Compound mimicking gene deletion stops tissue scarring in mice

By targeting a family of proteins on the surface of certain cells, scientists have been able to halt and reverse tissue scarring in the liver, kidneys and lungs of mice.

The finding, by investigators at the University of California, San Francisco, could have implications for treating the same kind of scarring in humans--called fibrosis, which is a major contributor to nearly half of all deaths in developed nations. Currently, there is no way to treat tissue scarring from chronic diseases. The study was published Nov. 10 in Nature Medicine.

"Scarring is a critical component of organ dysfunction in most chronic diseases--kidney failure, liver failure, lung failure, heart failure," said Dr. Dean Sheppard, UCSF professor of medicine and senior author of the new study, in a statement. "But there's no effective therapy for tissue scarring that's approved by the FDA."

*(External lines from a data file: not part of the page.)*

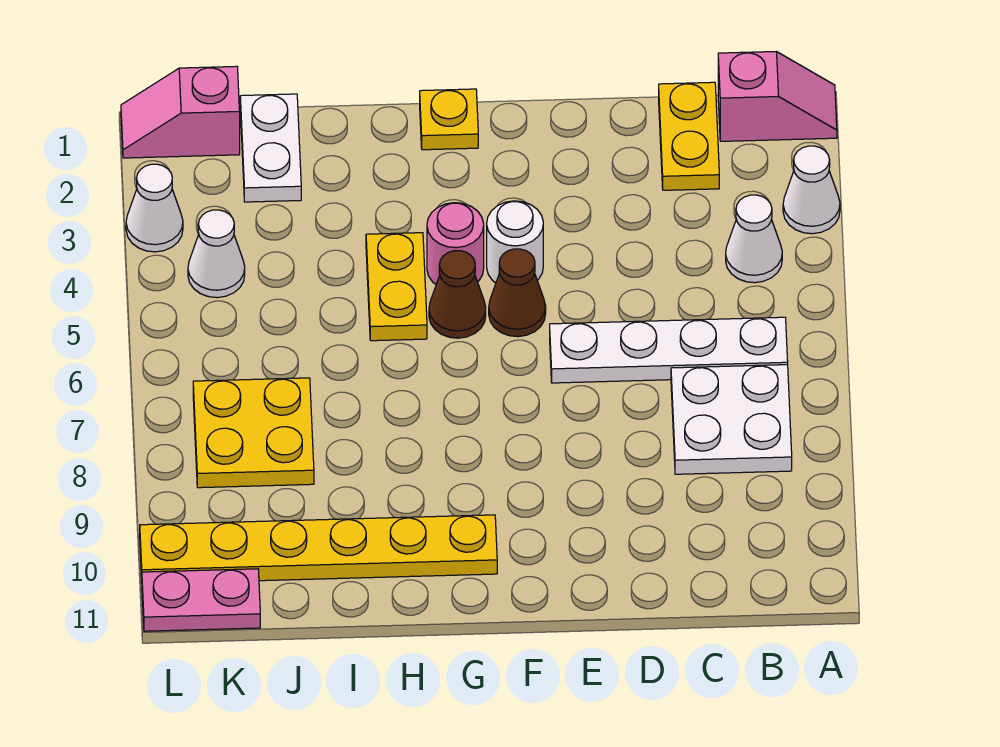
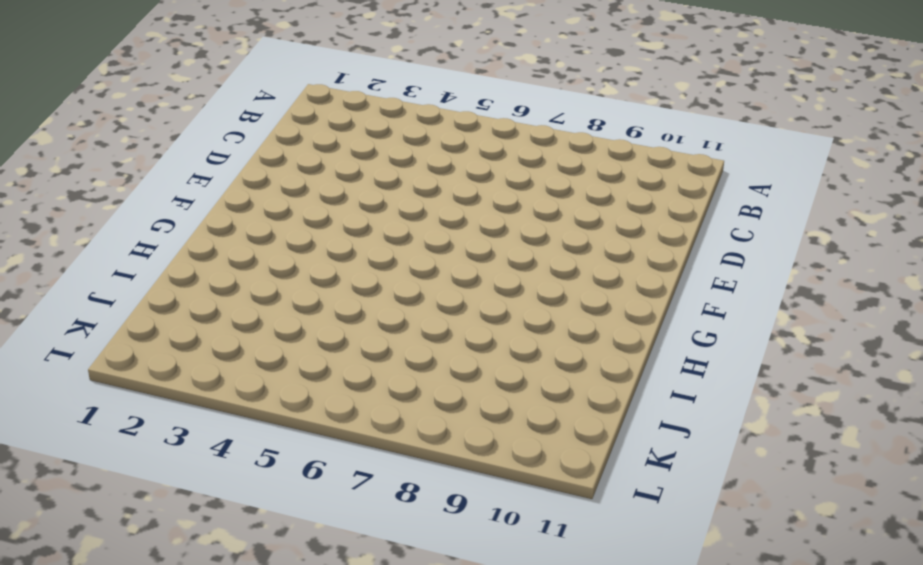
none -> pink slope A1:B1 level 1 top B
none -> white cone A3 level 1
none -> white cone B4 level 1

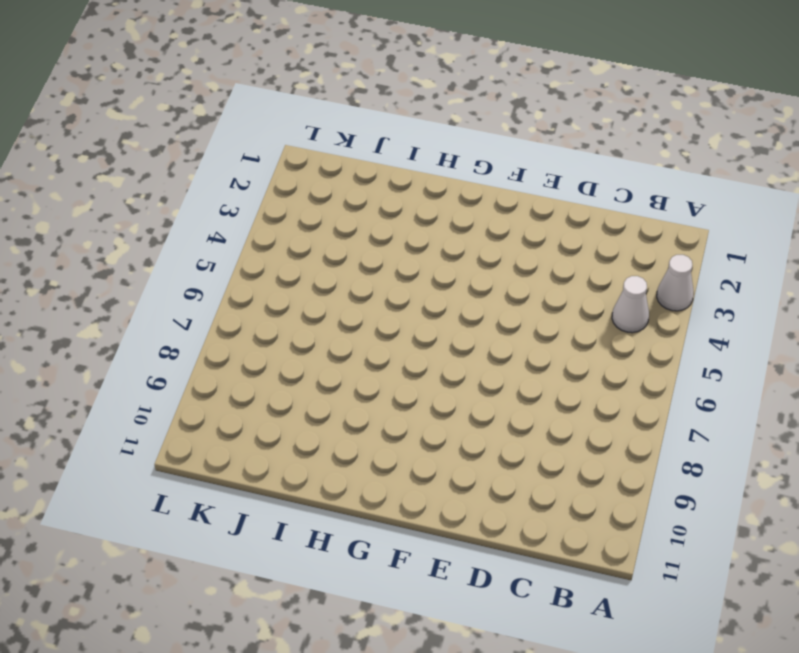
none -> pink slope A1:B1 level 1 top B
none -> white plate B6:E6 level 1
none -> white plate B7:C8 level 1

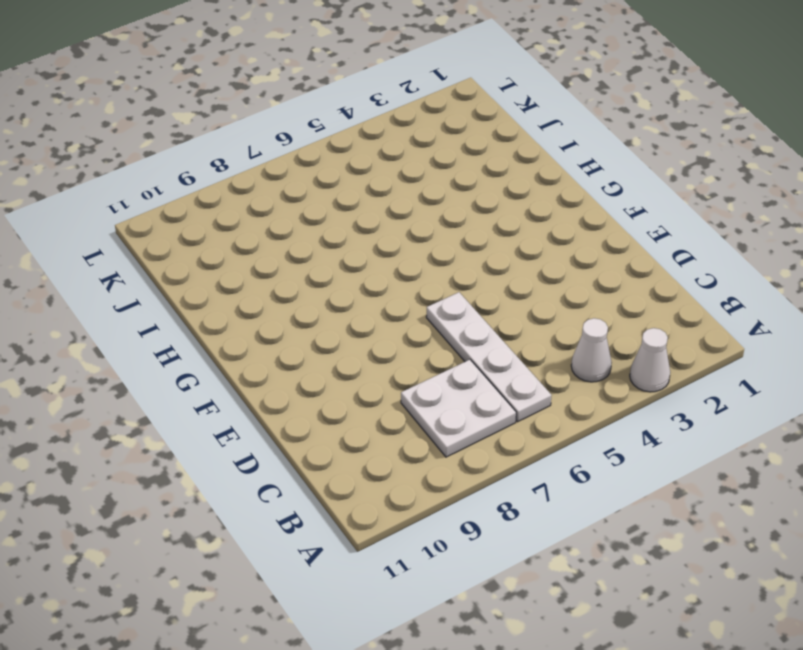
none -> pink slope A1:B1 level 1 top B
none -> yellow plate C1:C2 level 1
none -> white round brick F4 level 1

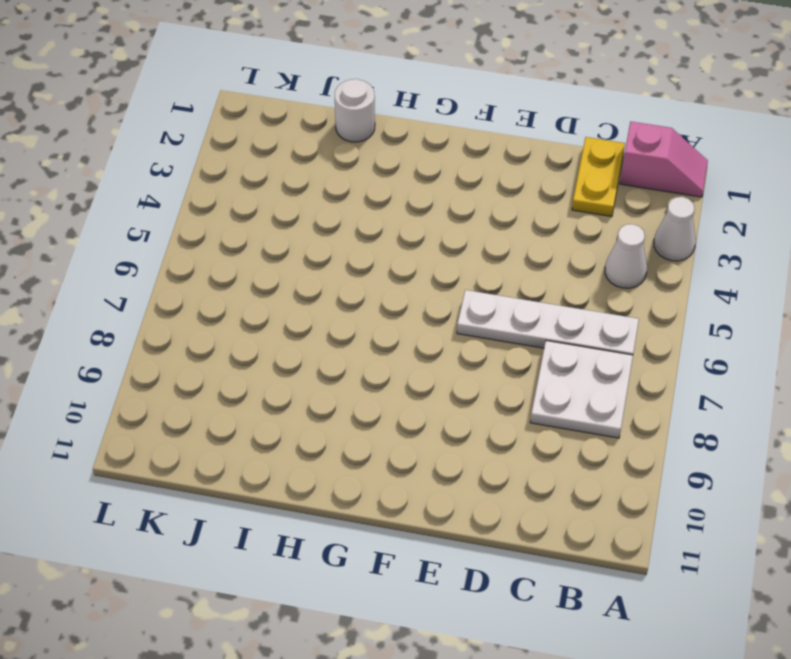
white round brick I1 level 1 -> white round brick F4 level 1
none -> brown cone F5 level 1
none -> yellow plate G1 level 1
none -> pink round brick G4 level 1

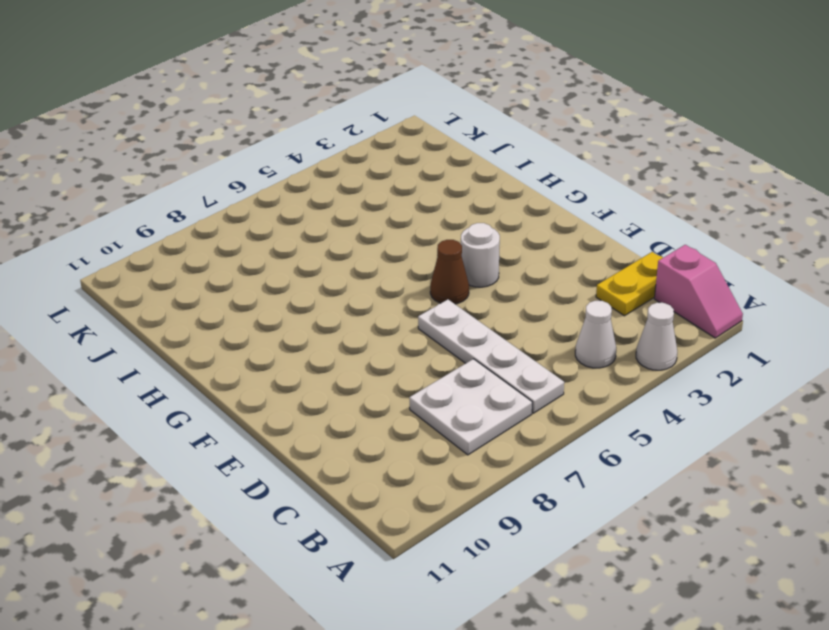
none -> yellow plate G1 level 1
none -> pink round brick G4 level 1
none -> brown cone G5 level 1

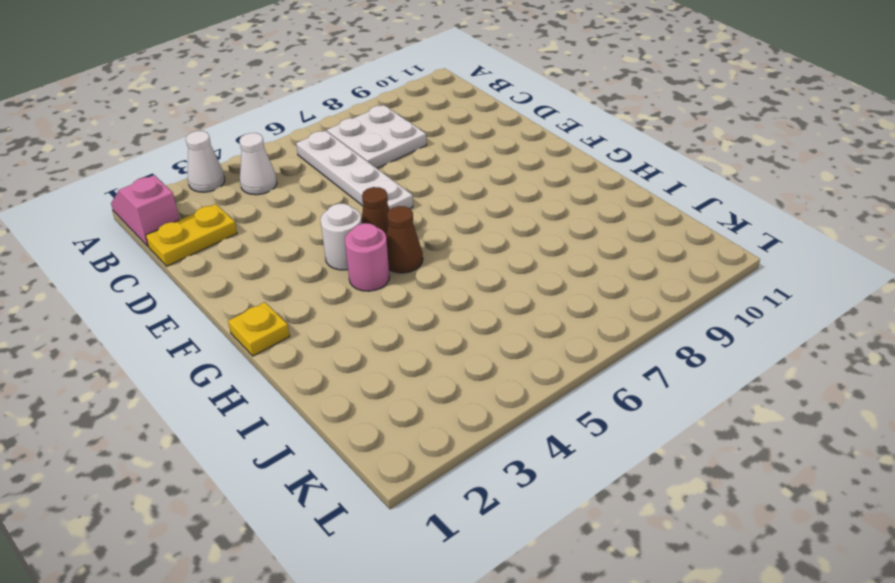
none -> yellow plate G10:L10 level 1
none -> yellow plate H4:H5 level 1
none -> white plate J1:J2 level 1

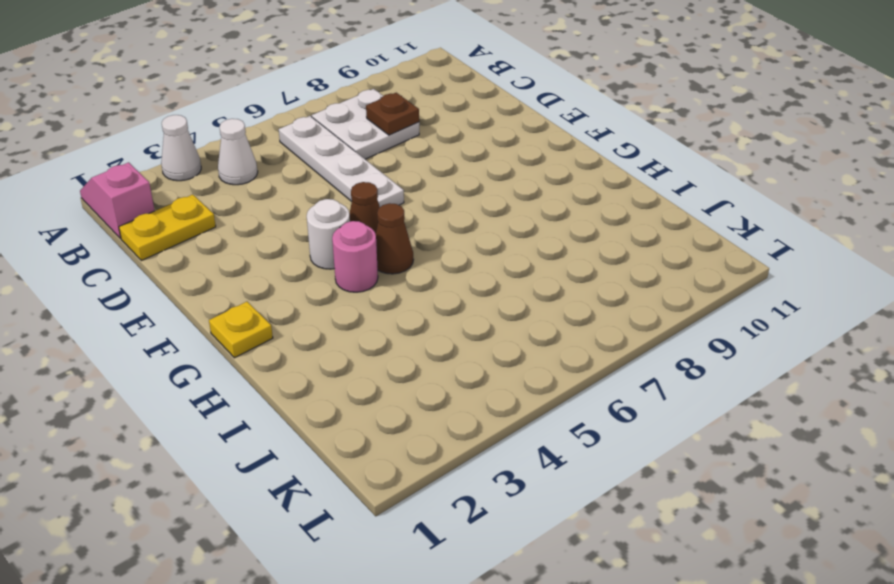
brown plate C8 level 2 -> none
none -> yellow plate G10:L10 level 1
none -> yellow plate H4:H5 level 1
none -> white plate J1:J2 level 1

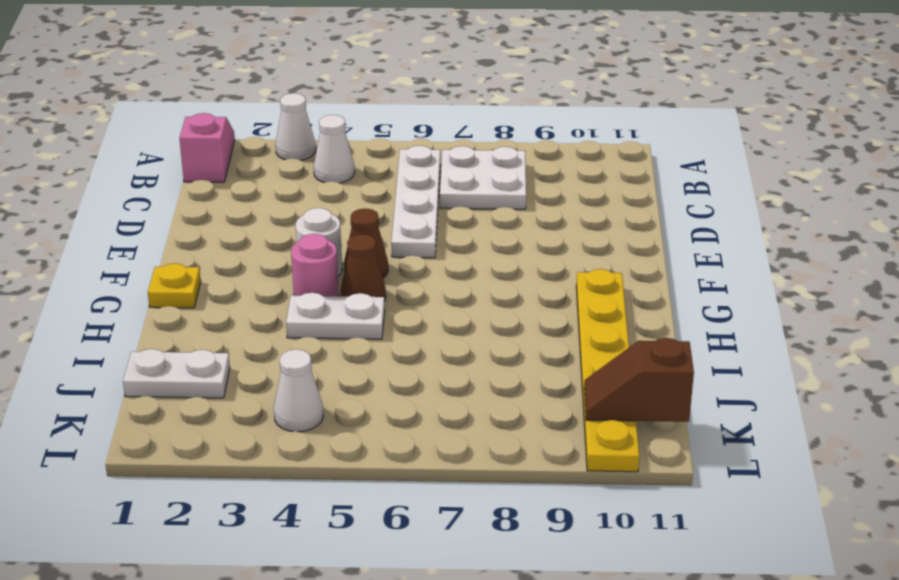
white plate H4:H5 level 1 -> yellow plate H4:H5 level 1
brown slope K10:K11 level 2 top 11 -> none
none -> yellow plate C1:C2 level 1
none -> yellow plate J7:K8 level 1
none -> pink slope K1:L1 level 1 top K

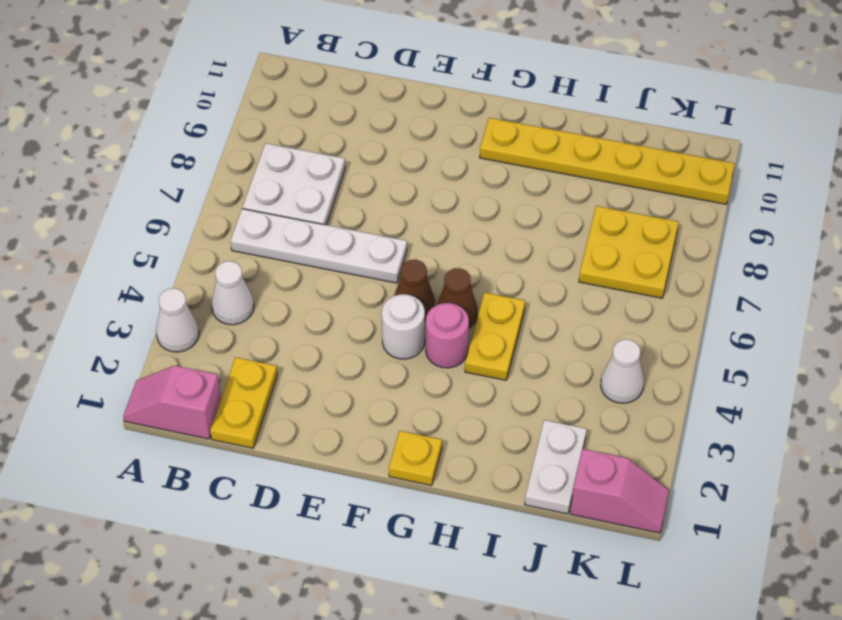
none -> pink plate K11:L11 level 1
none -> white cone L3 level 1

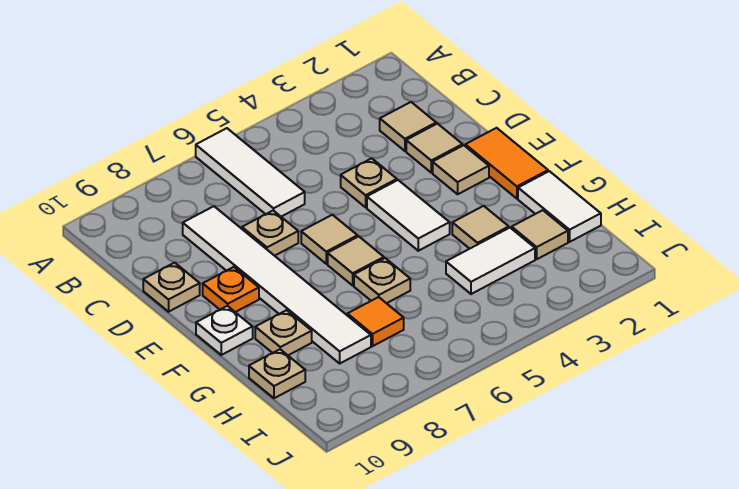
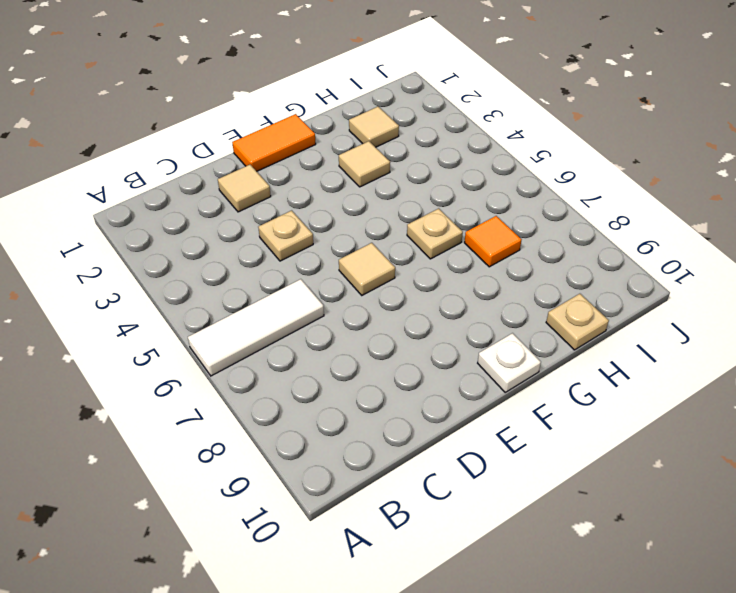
none -> tan tile C2 level 1
none -> white tile C8:H8 level 1
none -> tan plate D7 level 1

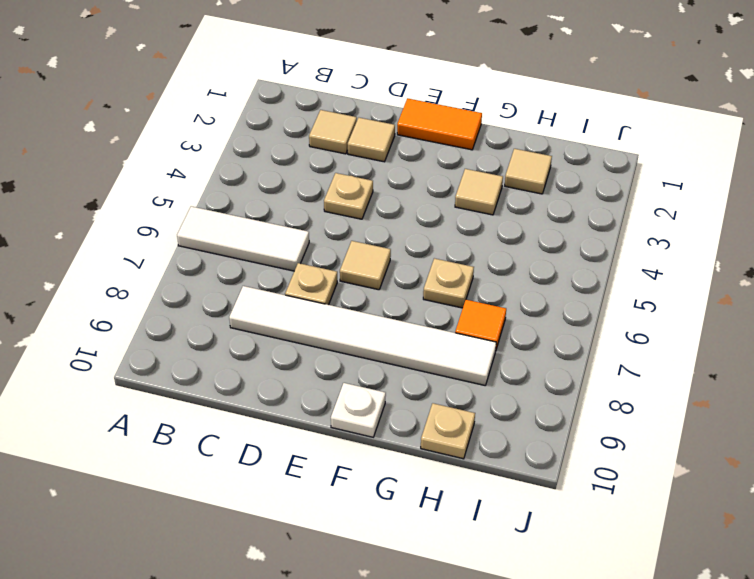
none -> tan plate D10 level 1
none -> tan tile E2 level 1
none -> white tile E4:F4 level 1

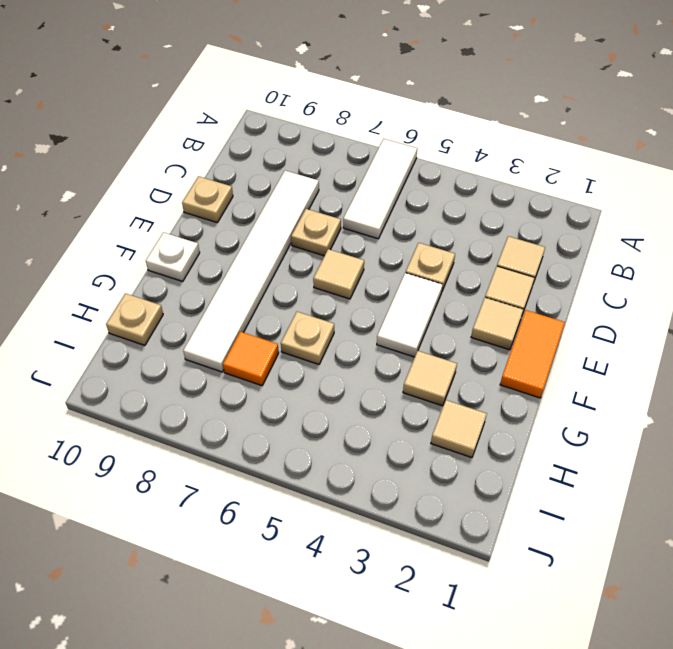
none -> orange plate E9 level 1
none -> tan tile F6 level 1
none -> white tile G1:H1 level 1

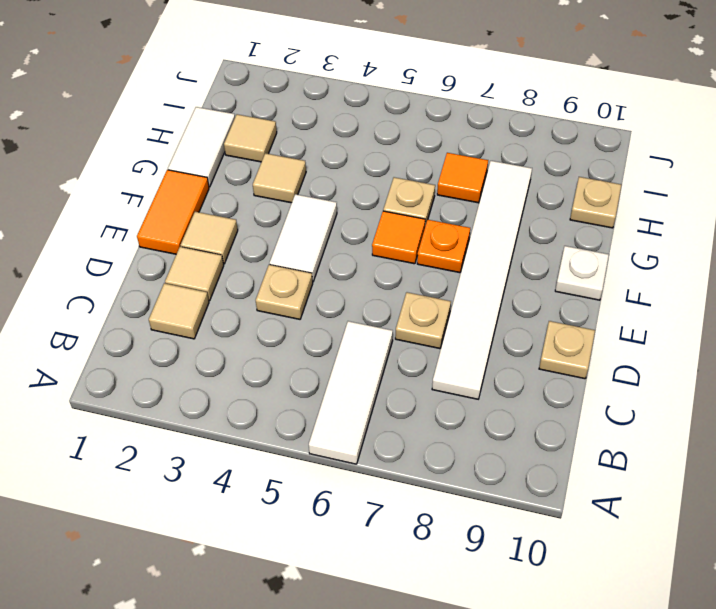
orange tile F6 level 1 -> tan tile F6 level 1
orange plate F7 level 1 -> orange plate E9 level 1
none -> tan tile E6 level 1
none -> tan plate G9 level 1
none -> white tile H3:H4 level 1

An international team of scientists, led by first author Dr. Neil Henderson of the University of Edinburgh, developed a genetic technique to selectively turn off a 5-member family of receptors known as alpha V integrins in the collagen-producing fibroblast cells of mice. The expression of these cells helps induce the excessive scarring seen in fibrosis. In normal mice--those lacking the alpha V integrins--the genetic deletion had little effect. In mice with alpha integrins, the method guarded against fibrosis of the lungs and kidney. The same protective effect was not observed when scientists tried turning off individual members of the alpha V integrin family, suggesting that the whole family may be a viable target for treating fibrosis.

Using these findings, members of the team based at St. Louis University in Missouri designed a drug called CWHM 12 that works by suppressing all 5 alpha V integrins. The compound not only worked the same way to prevent fibrosis as the genetic deletion method, it also prevent the progression of existing fibrosis in the liver and lungs and reversed some of the damage caused by fibrosis to those organs.

Sheppard said delivering CWHM 12 or a similar small molecule directly into the lungs as an inhalant might offer a way to treat lung fibrosis.